Last updated - April 6, 2015

This page lists the files that are in the data distribution and the evaluation tools for the TREC 2006 Genomics Track. Additional detail about these files can be found in the 2006 track protocol. The data files themselves are available.

This page provides information about the following categories of data and tools for the TREC 2006 Genomics track:

Documents

The document collection for the TREC 2006 Genomics Track consists of full-text HTML documents from 49 journals who publish electronically via Highwire Press that granted permission for research use of their articles in the Genomics Track.  The documents have been obtained by a Web crawl of the Highwire site, with postprocessing to eliminate as much non-article material as we could.  Please note that we promised the publishers that this material would only be used for research purposes and would not be posted on public Web sites.

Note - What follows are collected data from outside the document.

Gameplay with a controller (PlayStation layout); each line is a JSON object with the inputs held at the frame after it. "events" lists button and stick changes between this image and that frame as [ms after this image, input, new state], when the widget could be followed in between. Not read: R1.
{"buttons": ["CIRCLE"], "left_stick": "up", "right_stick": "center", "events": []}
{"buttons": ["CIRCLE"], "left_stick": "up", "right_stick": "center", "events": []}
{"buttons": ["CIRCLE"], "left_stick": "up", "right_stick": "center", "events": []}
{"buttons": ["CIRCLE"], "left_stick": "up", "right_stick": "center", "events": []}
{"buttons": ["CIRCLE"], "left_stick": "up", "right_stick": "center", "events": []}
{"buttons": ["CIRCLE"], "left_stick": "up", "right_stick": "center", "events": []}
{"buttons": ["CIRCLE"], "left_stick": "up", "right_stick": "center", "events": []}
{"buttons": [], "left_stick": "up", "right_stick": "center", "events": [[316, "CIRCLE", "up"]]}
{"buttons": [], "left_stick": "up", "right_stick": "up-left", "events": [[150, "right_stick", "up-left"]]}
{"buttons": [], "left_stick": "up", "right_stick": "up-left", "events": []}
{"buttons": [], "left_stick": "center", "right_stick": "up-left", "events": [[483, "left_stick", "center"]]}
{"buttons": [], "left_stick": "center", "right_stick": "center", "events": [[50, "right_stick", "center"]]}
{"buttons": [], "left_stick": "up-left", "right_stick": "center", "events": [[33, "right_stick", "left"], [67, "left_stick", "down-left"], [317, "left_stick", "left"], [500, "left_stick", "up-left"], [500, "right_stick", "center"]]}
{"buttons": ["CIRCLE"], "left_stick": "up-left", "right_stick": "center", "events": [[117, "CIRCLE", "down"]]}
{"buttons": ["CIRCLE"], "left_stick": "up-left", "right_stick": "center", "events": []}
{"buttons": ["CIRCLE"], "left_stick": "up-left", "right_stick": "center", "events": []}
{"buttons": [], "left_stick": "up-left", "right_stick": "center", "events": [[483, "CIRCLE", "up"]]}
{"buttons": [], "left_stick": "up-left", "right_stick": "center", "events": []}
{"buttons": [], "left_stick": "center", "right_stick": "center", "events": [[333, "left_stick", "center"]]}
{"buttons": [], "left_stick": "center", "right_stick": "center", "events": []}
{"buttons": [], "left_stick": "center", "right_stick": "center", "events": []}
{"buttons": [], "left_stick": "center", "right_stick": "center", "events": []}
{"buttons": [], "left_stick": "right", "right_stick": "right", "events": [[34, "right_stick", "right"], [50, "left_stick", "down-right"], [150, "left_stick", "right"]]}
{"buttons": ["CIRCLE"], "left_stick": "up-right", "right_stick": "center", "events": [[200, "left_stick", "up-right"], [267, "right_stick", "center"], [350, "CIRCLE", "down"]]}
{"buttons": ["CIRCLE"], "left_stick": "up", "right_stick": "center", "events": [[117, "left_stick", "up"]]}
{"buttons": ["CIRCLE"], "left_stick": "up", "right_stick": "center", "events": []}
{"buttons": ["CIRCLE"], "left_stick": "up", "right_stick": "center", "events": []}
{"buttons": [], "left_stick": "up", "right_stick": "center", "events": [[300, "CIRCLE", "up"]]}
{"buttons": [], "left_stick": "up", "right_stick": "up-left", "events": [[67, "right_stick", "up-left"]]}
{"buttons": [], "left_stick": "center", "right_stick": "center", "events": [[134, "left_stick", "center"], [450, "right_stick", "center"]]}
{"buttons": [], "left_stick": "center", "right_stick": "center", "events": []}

The full collection contains 162,259 documents from the 49 journals.  The files are available on the protected portion of the track Web site in WinZip format.  There are 59 .zip files, one for each journal, with the exception of the large Journal of Biological Chemistry that has its data in 10 files (one for each year).  The 59 .zip files total about 3 GB in size.  The full collection is about 12.3 GB when uncompressed.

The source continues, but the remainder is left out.